Lorsque je lis, je ne cherche pas nécessairement ce qui pourrait choquer mes élèves : je voudrais simplement leur proposer des oeuvres qui ne soient pas fades et qui ne ressassent pas, à l'image de ces mauvais romans pour adolescents, les aventures de jeunes gens auxquels ils pourraient s'identifier, mais qui proposent l'évasion et aiguisent leurs sensations. Surtout, je voudrais leur permettre de se construire un goût de lecteur, leur donner envie de défendre jusqu'à la mauvaise foi ce qu'ils ont aimé, leur faire savourer le plaisir de démolir ce qui les a déçus ou ennuyés. Je me vois mal y parvenir avec des oeuvrettes consensuelles, même s'il faut parfois se détendre : en fait, à y bien réfléchir, je voudrais que mes élèves se créent un espace propre à l'évasion, un refuge, une île de saveurs dans ce monde en demi-teinte de notre quotidien. Il est vrai que je ne cède pas à l'irresponsabilité de leur faire lire n'importe quoi, la Bible (Onan, Pépère Noé, Moïse et son fiston, Sodome et Gomorrhe : et dire qu'il y en a qui se repaissent de ce genre de littérature tous les dimanches, quand ce n'est pas au catéchisme...) ou les ouvrages de Freud (dont la majorité se passe aux cabinets : une carrière de proctologue raté ?) ou encore les annales de Lacan, auprès duquel l'almanach Vermot n'est qu'une plaisanterie.
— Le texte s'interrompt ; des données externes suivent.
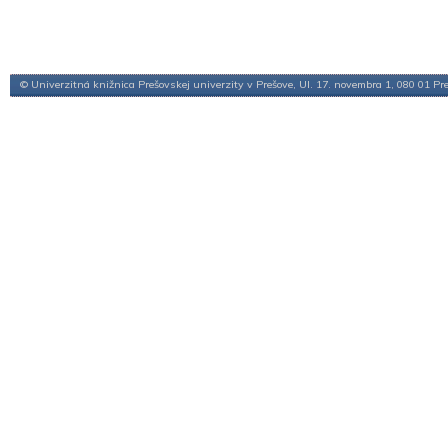
© Univerzitná knižnica Prešovskej univerzity v Prešove, Ul. 17. novembra 1, 080 01 Pr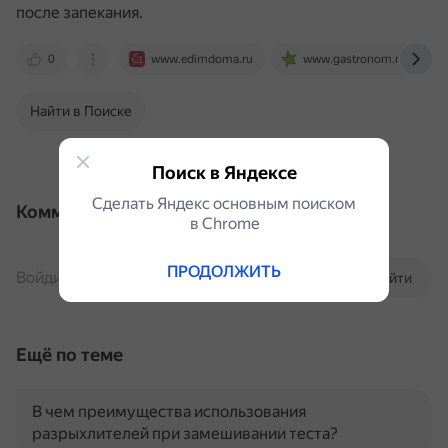
после запекания.
0
www.edimdoma.ru
www.gastronom.ru
Найти в Поиске
Поиск в Яндексе
Сделать Яндекс основным поиском
Комментарии
в Сhrome
ПРОДОЛЖИТЬ
Войдите, чтобы комментировать
Войти
Ещё по теме
В чем преимущества использования
разрыхлителей при замешивании теста?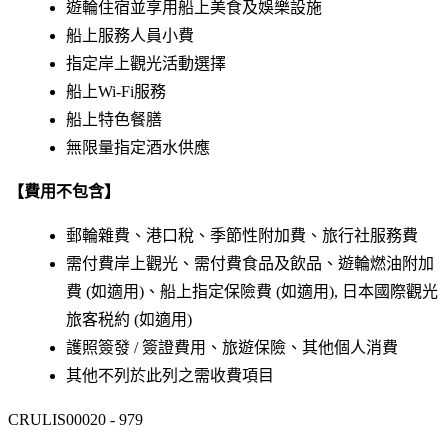
遊輪住宿並享用船上美食及娛樂設施
船上服務人員小費
指定岸上觀光活動選擇
船上Wi-Fi服務
船上特色餐膳
無限量指定酒水供應
【費用不包含】
郵輪雜費、港口稅、季節性附加費、旅行社服務費
需付費岸上觀光、需付費食品及飲品、遊輪燃油附加
費 (如適用)、船上指定保險費 (如適用), 日本國際觀光
旅客税約 (如適用)
護照簽發 / 簽證費用、旅遊保險、其他個人消費
其他不列於此列之需收費項目
CRULIS00020 - 979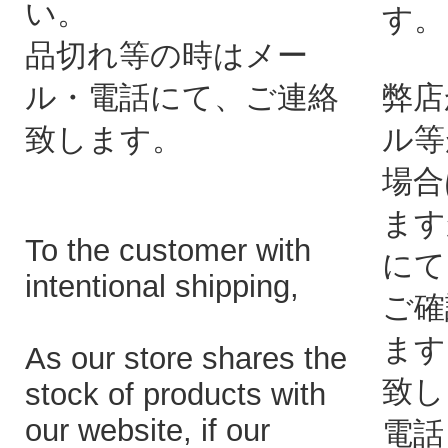
い。
す。
品切れ等の時はメー
ル・電話にて、ご連絡
弊店
致します。
ル等
場合
ます
To the customer with
にて
intentional shipping,
ご確
ます
As our store shares the
致し
stock of products with
our website, if our
電話：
Non, je leur fais lire des livres, y compris des livres voués aux gémonies (encore une belle invention !) comme
Lajja de Taslima Nasreen ou
Lolita de Nabokov, ne fût-ce que parce qu'il est toujours possible de s'arrêter de lire un livre, d'y réagir, contrairement à l'horreur quotidienne de l'actualité. Je leur fais lire aussi des livres parce que le lecteur peut respirer l'insoutenable sans s'y asphyxier. Je leur fais toujours lire des livres parce qu'ils nous imposent des défis.
Mais pourquoi
donner cette lecture à de si jeunes enfants ? Il est vrai que la question de la maturité se pose : je ne donnerais pas n'importe quel roman en lecture commune et sans doute pas à n'importe quel âge. Je prends mes responsabilités à cet égard, même si je constate qu'il est impossible d'échapper au risque ; je me souviens de scènes de films choquantes, de l'attrait du carré blanc de mon adolescence ; je me souviens d'avoir regardé, encore enfant, des tragédies shakespeariennes (sous-titrées, qui plus est !) ; je me souviens de jeux d'enfants qui tournaient à la bagarre : je pense y avoir survécu suffisamment pour écrire ce persiflage face à la sinistre bêtise. Sans doute ai-je la chance de ne pas avoir dû refouler ma violence naturelle, qui d'ailleurs ressort quelquefois faire sa petite promenade mais sans séquelles, et d'avoir pu m'assumer. Il est vrai que ce n'est pas l'école qui m'a donné cette chance mais mes parents : ils étaient attentifs à ce que je lisais sans me contraindre autrement.
Il est vrai aussi que je ne suis ni un papa catholique ni un psychologue réputé : je n'ai donc pas d'oeillères dont me parer.